Cowboy Caviar, Caroline Barrett

Cowboy Caviar, Only Better

This recipe is part of my TU January 2023 story. It goes along with Roasted Broccoli Soup with Turmeric and Coconut Milk and Ginger Apricot Pistachio Bars.

Cowboy Caviar, Caroline Barrett
Cowboy Caviar, Only Better

Cowboy Caviar is good – it’s a dish that is good for cozy, lazy football dinners, and also great for potlucks and dinner with friends. It’s beans and peppers, onions and corn, mixed up and meant to be scooped with a chip, and really, it’s loved by all. Be prepared for a non-traditional version here, as this one has vegetables that are sauteed gently, and then mixed together with the required black beans and black-eyed peas. (Traditionally, Cowboy Caviar is served completely raw, and everything is crunchy. It felt right to soften things up a bit, sweeten the onion and let the flavors meld.) Instead of bottled dressing, I whisked together a quick vinaigrette made with apple cider vinegar, cayenne and enough maple syrup to only hint at sweetness. I also shook it up by adding avocado, greens and herbs. Those things were welcome additions for texture, color and flavor.

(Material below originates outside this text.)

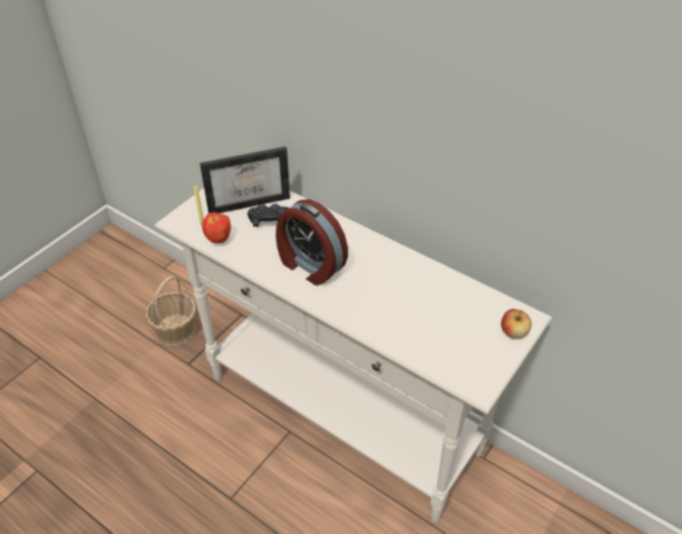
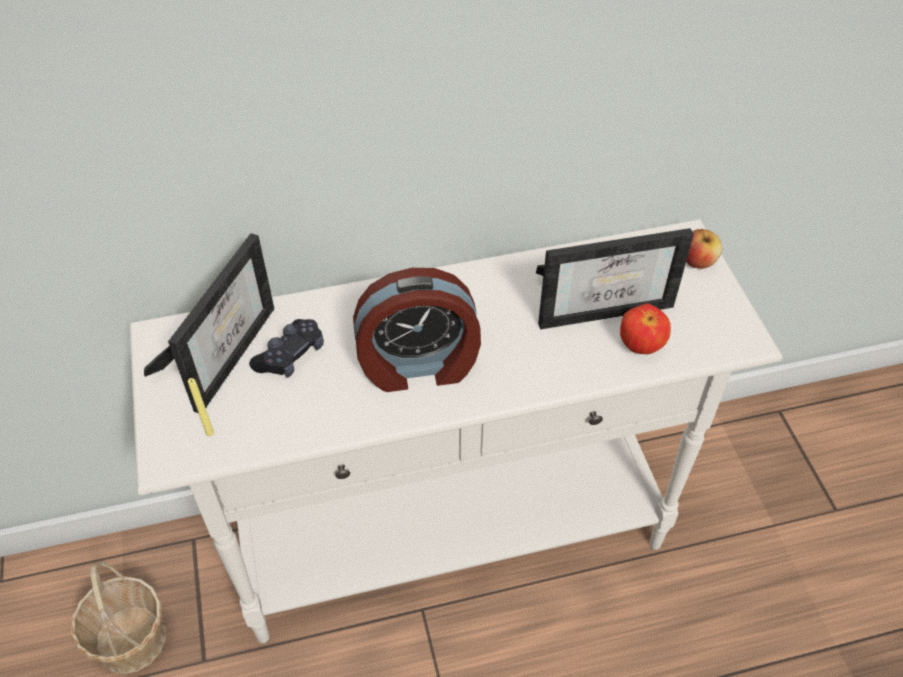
camera: 50 degrees left, 5 degrees up
apple [202,212,231,243] -> apple moved to [620,303,671,354]
none -> picture frame [536,228,694,330]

This dish is perfect for football snacking, party-bringing and anytime it feels right to eat dinner in stretchy pants.

 

Cowboy Caviar, Only Better
Serves 4-6

Olive oil
1 small red onion, peeled and chopped
1 red pepper, seeded, cored and chopped
1 yellow pepper, seeded, cored and chopped
1 cup frozen corn, thawed and drained on towels
Kosher salt
2 cups chopped spinach or arugula (kale works, too)
1 14-ounce can black-eyed peas, drained and rinsed
1 14-ounce can black beans, drained and rinsed
1 large handful cilantro, chopped
1 avocado, peeled and chopped
Tortilla chips, for serving
For the vinaigrette:
3 tablespoons olive oil
3 teaspoons apple cider vinegar
2 teaspoons maple syrup
1 teaspoon cayenne
½ teaspoon kosher salt

In a large skillet set over medium heat, pour in a swirl of olive oil. When the oil is warm, add the onion and peppers. Cook for a few minutes, stirring. When the vegetables are soft, add the corn and cook for another minute or two. Season with a pinch of salt. Remove from the heat and stir in the greens while still warm. Scrape all into a large bowl and add both beans. Allow to cool to room temperature, then stir in the cilantro. 

Make the dressing: in a glass dish, whisk together the oil, vinegar, maple, cayenne and salt. Pour over the bean mixture and allow to marinate for an hour or so. Add the avocado just before serving.